How to complete this task
Reproduce the data below word for word.

Extracted records
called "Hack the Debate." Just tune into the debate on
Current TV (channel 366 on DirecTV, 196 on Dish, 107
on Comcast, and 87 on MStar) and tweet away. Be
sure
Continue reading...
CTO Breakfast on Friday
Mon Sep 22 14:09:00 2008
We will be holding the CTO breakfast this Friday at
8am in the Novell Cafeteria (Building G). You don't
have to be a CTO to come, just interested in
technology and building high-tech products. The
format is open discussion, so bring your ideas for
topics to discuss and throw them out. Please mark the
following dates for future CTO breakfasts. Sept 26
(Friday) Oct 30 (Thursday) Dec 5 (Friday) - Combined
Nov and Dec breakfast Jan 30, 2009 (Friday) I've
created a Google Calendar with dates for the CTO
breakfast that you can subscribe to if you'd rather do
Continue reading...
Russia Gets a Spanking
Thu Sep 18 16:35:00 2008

Finished exercise
called "Hack the Debate." Just tune into the debate on
Current TV (channel 366 on DirecTV, 196 on Dish, 107
on Comcast, and 87 on MStar) and tweet away. Be
sure
Continue reading...
CTO Breakfast on Friday
Mon Sep 22 14:09:00 2008
We will be holding the CTO breakfast this Friday at
8am in the Novell Cafeteria (Building G). You don't
have to be a CTO to come, just interested in
technology and building high-tech products. The
format is open discussion, so bring your ideas for
topics to discuss and throw them out. Please mark the
following dates for future CTO breakfasts. Sept 26
(Friday) Oct 30 (Thursday) Dec 5 (Friday) - Combined
Nov and Dec breakfast Jan 30, 2009 (Friday) I've
created a Google Calendar with dates for the CTO
breakfast that you can subscribe to if you'd rather do
Continue reading...
Russia Gets a Spanking
Thu Sep 18 16:35:00 2008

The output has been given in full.